Maybe I’m searching for the wrong nomenclature or something. Anyway I need to do something although the screw in connector is really nice.


----------



## Gilgaron (Mar 16, 2012)

I find regular old hose clamps work better than the internally threaded fittings anyhow, for what its worth.


----------



## Sleeper (Mar 24, 2009)

Gilgaron said:


> I find regular old hose clamps work better than the internally threaded fittings anyhow, for what its worth.

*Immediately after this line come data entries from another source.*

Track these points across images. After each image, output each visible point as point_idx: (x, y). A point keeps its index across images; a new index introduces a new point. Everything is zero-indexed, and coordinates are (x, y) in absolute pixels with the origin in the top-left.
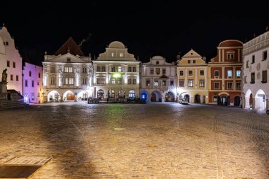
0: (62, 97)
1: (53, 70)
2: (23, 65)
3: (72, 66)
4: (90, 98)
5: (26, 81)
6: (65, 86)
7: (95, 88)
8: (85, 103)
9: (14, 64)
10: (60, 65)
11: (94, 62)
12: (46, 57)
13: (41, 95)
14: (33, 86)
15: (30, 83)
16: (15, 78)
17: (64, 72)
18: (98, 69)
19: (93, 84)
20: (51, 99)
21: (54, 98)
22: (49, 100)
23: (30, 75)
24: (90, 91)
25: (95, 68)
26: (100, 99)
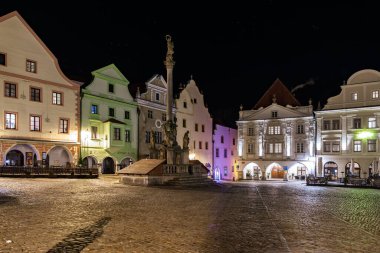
0: (264, 173)
1: (251, 132)
2: (214, 128)
3: (279, 124)
4: (311, 176)
5: (217, 150)
6: (269, 157)
7: (320, 160)
8: (301, 184)
9: (203, 127)
10: (261, 123)
11: (318, 113)
12: (241, 114)
13: (235, 169)
14: (226, 156)
15: (221, 153)
16: (204, 146)
17: (267, 134)
18: (326, 126)
19: (316, 152)
20: (248, 175)
21: (252, 174)
22: (245, 177)
23: (222, 142)
24: (310, 164)
25: (319, 124)
26: (329, 178)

What do you use to seal off the grove for the inside thread?


----------



## RogerInColorado (Jan 16, 2013)

I feel your pain. Shop-Vac is one of the least customer friendly companies on the planet. I stumbled across a screw in connector for the 2 1/2 inch hose at Lowes one day so I bought it even though I didn't need it yet. A few months later I did the same thing you did, cut the hose to set up a "permanent" connection to my miter saw, then saved the hose with the "purchased on speculation" connector for a "spare" 9 foot hose. Good luck.


----------



## Sleeper (Mar 24, 2009)

I finally found out what its called and found one at Sears and Amazon, but its almost as much as a whole new hose. 
The 1 1/2 inch hose "Cuff" at Amazon is $17 including shipping and I paid $32 for the whole hose with adapters at Lowe's. I just can't bring myself to pay that much and will be looking for an alternative. Maybe our friends in China will see this and come up with a cheaper version. :shifty:


----------



## MT Stringer (Jul 21, 2009)

Check the auto parts store for exhaust pipe reducers/adapters.


----------



## philmy (Aug 11, 2013)

Try Mc Master Carr part # http://www.mcmaster.com/#5397K18 they have an app for I pad or you can goggle McMaster.com. They don't tell you what shipping cost till they send it. Usually around 6 bucks for some thing that small. This place has all kinds of stuff, some time it's hard to search if you don't know the right name of what you're looking for.
Phil


----------



## kay malo (Jun 19, 2014)

nothing fit so made them with old plastic pill bottles I drilled an 1" whole in bottom. The top fit into the one. I had to sand the plastic thread a little for the 2nd one


----------



## Sleeper (Mar 24, 2009)

I’m thinking about buying another hose kit with all the fittings because there is a screw-in swivel that could work. There is a weird screw-in fitting connection on one end that I’m not sure what it fits it and looks like it might be an adapter for a Rigid Vacuum, but I think I can modify it to work. Plus I can always use another hose. 
I used the one I had on a 5 gal Separator Baffle for my Miter Saw and I lost another one I had.


----------



## kay malo (Jun 19, 2014)

To elaborate: I used plastic pill bottles from Walmart. I cut a hole in the bottom with a 1 inch spade bit. I made 4 radial cuts going out to the edge of the bottom with a jigsaw (like a Sunburst). The vacuum hose fit tightly in this hole. The top of the bottle slid all the way into the opening of one machine To make it fit into a machine with a smaller opening I had to sand down some of the threads on the plastic I thought about using other bottles such as water bottles. The plastic on the pill container however is heavier. There is very little if any sawdust leakage


----------